* **EXERCISE OBJECTIVE**: In the material below, the required lines run from the one containing "- gross tumour" through the one containing "<100,30,209,178> (left, top, right, bottom; pixels)". Copy those lines exactly, ends included, and nothing else.

* **SUPPLIED DATA**:
* * * * * * *

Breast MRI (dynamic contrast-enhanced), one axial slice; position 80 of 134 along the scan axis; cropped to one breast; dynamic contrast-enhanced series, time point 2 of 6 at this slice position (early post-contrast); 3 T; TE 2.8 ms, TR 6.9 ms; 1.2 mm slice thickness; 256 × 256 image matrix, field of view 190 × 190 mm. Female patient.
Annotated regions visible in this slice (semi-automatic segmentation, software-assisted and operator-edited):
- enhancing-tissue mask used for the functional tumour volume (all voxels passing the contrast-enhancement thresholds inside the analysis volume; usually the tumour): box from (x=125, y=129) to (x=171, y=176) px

* * * * * * *

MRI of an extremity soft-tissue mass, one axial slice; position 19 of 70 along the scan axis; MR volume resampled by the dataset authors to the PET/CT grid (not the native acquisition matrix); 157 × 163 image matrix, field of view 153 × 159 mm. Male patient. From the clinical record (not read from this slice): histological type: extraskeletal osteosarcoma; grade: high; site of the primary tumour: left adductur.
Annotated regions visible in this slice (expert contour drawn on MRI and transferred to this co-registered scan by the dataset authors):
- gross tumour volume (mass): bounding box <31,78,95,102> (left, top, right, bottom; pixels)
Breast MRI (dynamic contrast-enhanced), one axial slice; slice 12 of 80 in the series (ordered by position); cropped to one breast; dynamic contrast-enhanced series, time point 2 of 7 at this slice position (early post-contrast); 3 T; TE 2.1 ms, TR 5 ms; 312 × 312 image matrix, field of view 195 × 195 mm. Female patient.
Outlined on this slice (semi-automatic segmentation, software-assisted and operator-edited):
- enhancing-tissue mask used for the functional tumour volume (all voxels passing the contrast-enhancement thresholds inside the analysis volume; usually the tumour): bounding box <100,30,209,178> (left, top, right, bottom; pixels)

* * * * * * *

* **SOLVED PROBLEM**:
- gross tumour volume (mass): bounding box <31,78,95,102> (left, top, right, bottom; pixels)
Breast MRI (dynamic contrast-enhanced), one axial slice; slice 12 of 80 in the series (ordered by position); cropped to one breast; dynamic contrast-enhanced series, time point 2 of 7 at this slice position (early post-contrast); 3 T; TE 2.1 ms, TR 5 ms; 312 × 312 image matrix, field of view 195 × 195 mm. Female patient.
Outlined on this slice (semi-automatic segmentation, software-assisted and operator-edited):
- enhancing-tissue mask used for the functional tumour volume (all voxels passing the contrast-enhancement thresholds inside the analysis volume; usually the tumour): bounding box <100,30,209,178> (left, top, right, bottom; pixels)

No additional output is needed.